Doch schon vor der eigentlichen Demo, wurden AktivistInnen mit Repression konfrontiert. Vor dem Büro des Revolutionären Aufbaus fuhren mehrere Kastenwägen auf, vermummte Beamte in Vollmontur riegelten die Umgebung ab, andere verschafften sich ohne Durchsuchungsbefehl zugriff zum Lokal und beschlagnahmten Material für die Demo, unter anderem ein Transparent. Drei Personen wurden ohne Begründung auf den Polizeiposten mitgenommen, wie der Pressemitteilung des Bündnisses zu entnehmen ist. Die Verhafteten sollen sich der Amtsgewalt widersetzt haben, was von Augenzeugen gegenüber der TagesWoche bestritten wird.

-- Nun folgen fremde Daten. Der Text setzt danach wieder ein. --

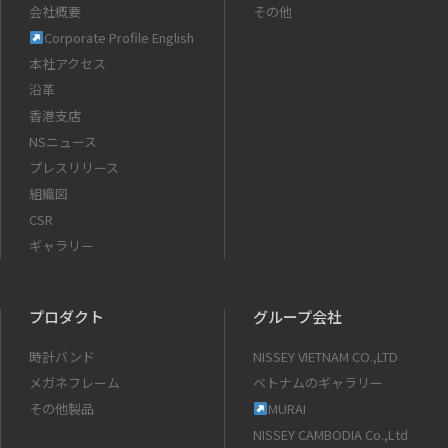
会社概要
その他
Corporate Profile English
本社アクセス
沿革
香港支店
NSニュース
プレスリリース
組織図
CSR
ギャラリー
プロダクト
グループ会社
時計バンド
NISSEY VIETNAM CO.,LTD
メガネフレーム
ベトナムのギャラリー
その他製品
MURAI
NISSEY CAMBODIA Co.,Ltd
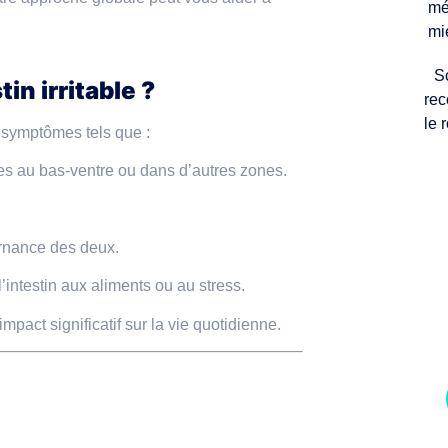
mé
mi
S
in irritable ?
rec
le 
s symptômes tels que :
s au bas-ventre ou dans d’autres zones.
ernance des deux.
Nous 
’intestin aux aliments ou au stress.
chaqu
mpact significatif sur la vie quotidienne.
bien-êt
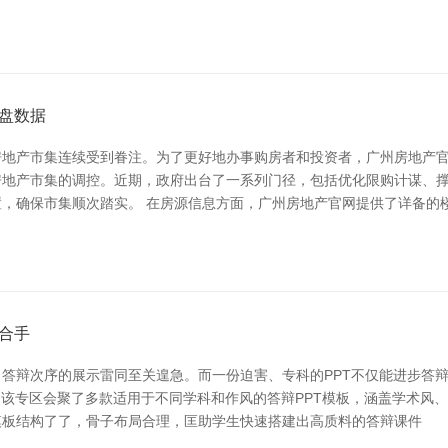
盘数据
房地产市集连续受到眷注。为了更好地办事购房者和投资者，广州房地产
对房地产市集的调控。近期，政府出台了一系列门径，包括优化限购计谋、
，确保市集顺次踏实。 在房源信息方面，广州房地产官网提供了详备的
合手
答辩次序的展示雷同至关遑急。而一份迫害、专科的PPT不仅能进步答辩
。 该专区会聚了多款适用于不同学科和作风的答辩PPT模板，涵盖学术
模板结构了了，骨子布局合理，匡助学生快速搭建出高质料的答辩课件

Die Polizei rechtfertigte ihr fragwürdiges Vorgehen bei der Razzia im Kleinbasel damit, dass der Revolutionäre Aufbau eine eigene, nicht bewilligte Demonstration geplant habe. Die Polizei schafft hier einen Präzedenzfall, nachdem zukünftig AktivistInnen beliebig mitgenommen werden können, immer mit dem Argument, es hätte eine unbewilligte Nachdemo geben können. Diese Darstellung weist das Bündnis der Organisatoren entschieden von sich. Als nach der Schlusskundgebung beim Verlassen des Barfüsserplatz erneut Menschen kontrolliert und mitgenommen wurden sprach sich eine Vertreterin des Bündnisses gegen die Verhaftungen (zu diesem Zeitpunkt 37) aus und stellte klar, dass man sich solidarisch erkläre und die restlichen Versammelten auf dem Platz bleiben sollen bis alle Gefangenen freigelassen seien. In der Pressemitteilung verurteilt das Bündnis die Verhaftungen als „Teil eines Spaltungsversuchs, der sich gegen die gemeinsamen Kämpfe kurdischer, türkischer und Schweizer AktivistInnen richtet.“ Dem können wir nur zustimmen.

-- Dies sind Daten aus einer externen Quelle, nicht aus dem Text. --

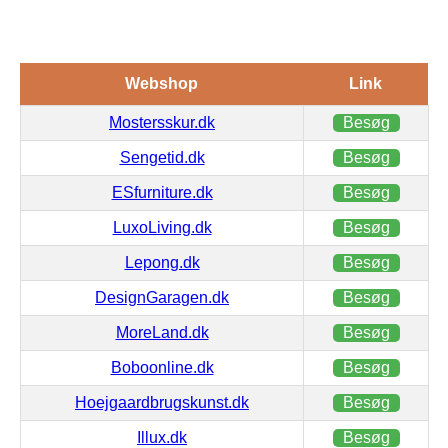
Webshop
Link
Mostersskur.dk
Besøg
Sengetid.dk
Besøg
ESfurniture.dk
Besøg
LuxoLiving.dk
Besøg
Lepong.dk
Besøg
DesignGaragen.dk
Besøg
MoreLand.dk
Besøg
Boboonline.dk
Besøg
Hoejgaardbrugskunst.dk
Besøg
Illux.dk
Besøg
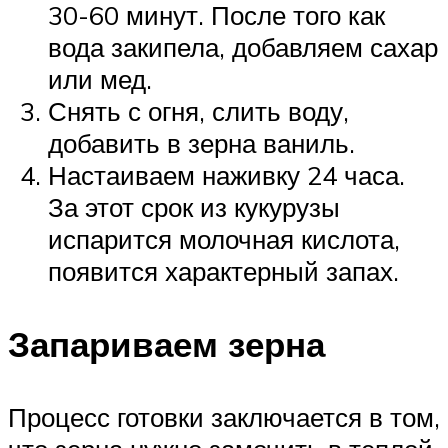
30-60 минут. После того как
вода закипела, добавляем сахар
или мед.
Снять с огня, слить воду,
добавить в зерна ваниль.
Настаиваем наживку 24 часа.
За этот срок из кукурузы
испарится молочная кислота,
появится характерный запах.
Запариваем зерна
Процесс готовки заключается в том,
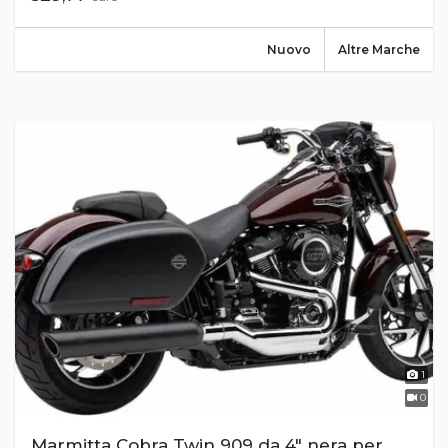
Nuovo
Altre Marche
1
0
Marmitta Cobra Twin 909 da 4" nera per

Zwar ist es nicht überraschend, dass sich die Basler Polizei unter FDP-Saubermann Baschi Dürr zum Helfer des Erdogan-Regimes in der Schweiz macht. Nach dem Fall des mutmasslichen Türkei-Spitzels im Basler Polizeikorps, dem Skandal um eine Fiche über eine Veranstaltung des kurdischen Kulturzentrum im Ständeratswahlkampf 2015 und die Einschätzung der PKK als Terroroganisation „vergleichbar mit dem IS“ (O-Ton Dürr) durch die mehrheitlich rot-grüne Basler Regierung ist klar, wer auf welcher Seite steht. Diesen Droh- und Spaltungsversuchen der Lakaien der AKP-Diktatur und des Kapitals setzen wir unsere internationale Solidarität entgegen.